Whilst playing for Stirling against Melrose, McLaren was given a 26-week ban by the Scottish Rugby Union for being found to have kicked Craig Chalmers in the head, in a ruck. Stirling County had claimed that slow-motion video evidence proved that while Chalmers had, indeed, been kicked, the act had not been deliberate. The SRU stated that it was their intent for a 26-week ban for kicking to the head to be mandatory.[3] At the rugby union ban, McLaren once again took up rugby league.

At the time rugby league had switched to a summer sport in Britain. McLaren signed for Wakefield Trinity Wildcats in 1997. Serving out his rugby union ban in rugby league, he returned to Glasgow Warriors for the start of the 1997–98 season.

Rugby Union[edit]

He was named as a replacement in Glasgow's European Conference match at home to Agen in 30 October 1996.[4] He also played in Glasgow's pre-season match against London Scottish coming off the bench to replace Alan Bulloch in 10 August 1997.

However he also played for Caledonia Reds late in season 1997–98.[5]

When Caledonia Reds folded at the end of season 1997–98, McLaren was earmarked to return to Glasgow Warriors.

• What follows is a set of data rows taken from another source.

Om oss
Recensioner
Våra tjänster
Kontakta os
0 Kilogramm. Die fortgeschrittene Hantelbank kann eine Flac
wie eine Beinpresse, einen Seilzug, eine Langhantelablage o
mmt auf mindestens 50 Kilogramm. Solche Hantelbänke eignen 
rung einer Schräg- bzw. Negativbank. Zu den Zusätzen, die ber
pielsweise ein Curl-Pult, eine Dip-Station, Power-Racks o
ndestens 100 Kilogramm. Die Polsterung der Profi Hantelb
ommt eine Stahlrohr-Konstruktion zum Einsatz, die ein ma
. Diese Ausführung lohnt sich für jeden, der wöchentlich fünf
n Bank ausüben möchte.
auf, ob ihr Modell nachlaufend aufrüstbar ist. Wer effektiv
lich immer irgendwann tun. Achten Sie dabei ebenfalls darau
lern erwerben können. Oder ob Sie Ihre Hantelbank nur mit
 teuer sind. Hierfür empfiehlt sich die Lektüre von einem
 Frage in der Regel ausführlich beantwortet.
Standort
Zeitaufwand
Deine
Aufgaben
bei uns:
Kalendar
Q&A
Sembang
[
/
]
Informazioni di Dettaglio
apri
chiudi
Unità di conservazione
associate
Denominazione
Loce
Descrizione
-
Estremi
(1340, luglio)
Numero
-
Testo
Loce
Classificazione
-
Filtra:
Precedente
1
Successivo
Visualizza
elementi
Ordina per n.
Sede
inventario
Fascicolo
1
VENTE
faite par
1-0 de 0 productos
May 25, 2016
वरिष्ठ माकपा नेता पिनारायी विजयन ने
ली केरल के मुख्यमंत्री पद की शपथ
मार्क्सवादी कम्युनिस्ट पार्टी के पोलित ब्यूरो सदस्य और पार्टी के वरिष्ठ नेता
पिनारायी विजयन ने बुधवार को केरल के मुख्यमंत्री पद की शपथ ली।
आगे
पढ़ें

However instead he went to France playing for Bourgoin.

Two years later, in 2000, McLaren did sign back with Glasgow Warriors.[6]

He stayed in Glasgow another two years before returning to France, to play for Begles-Bordeaux and then Bayonne.

International honours[edit]

Rugby League[edit]

Jim Mclaren won a cap for Scotland in rugby league while at the Wakefield Trinity Wildcats in the 20–22 defeat to France in Glasgow on 9 July 1997.

Rugby Union[edit]

His international rugby union début for the Scotland national rugby union team came against Argentina in 1999. He made 30 Test appearances between 1999 and 2003 and finished his representative career playing in all four of Scotland's pool games in the 2003 Rugby Union World Cup.

Personal[edit]

Born in Stirling, he emigrated to Australia in 1979.[7]

McLaren was educated in Bathurst, New South Wales, Australia, and attended St Stanislaus College.[8] He completed teritary qualifications in microbiology, from Hawkesbury Agricultural College in Sydney, prior to commencing his professional rugby career.

He used the name 'Jim' in rugby league; and 'James' when in rugby union.[9]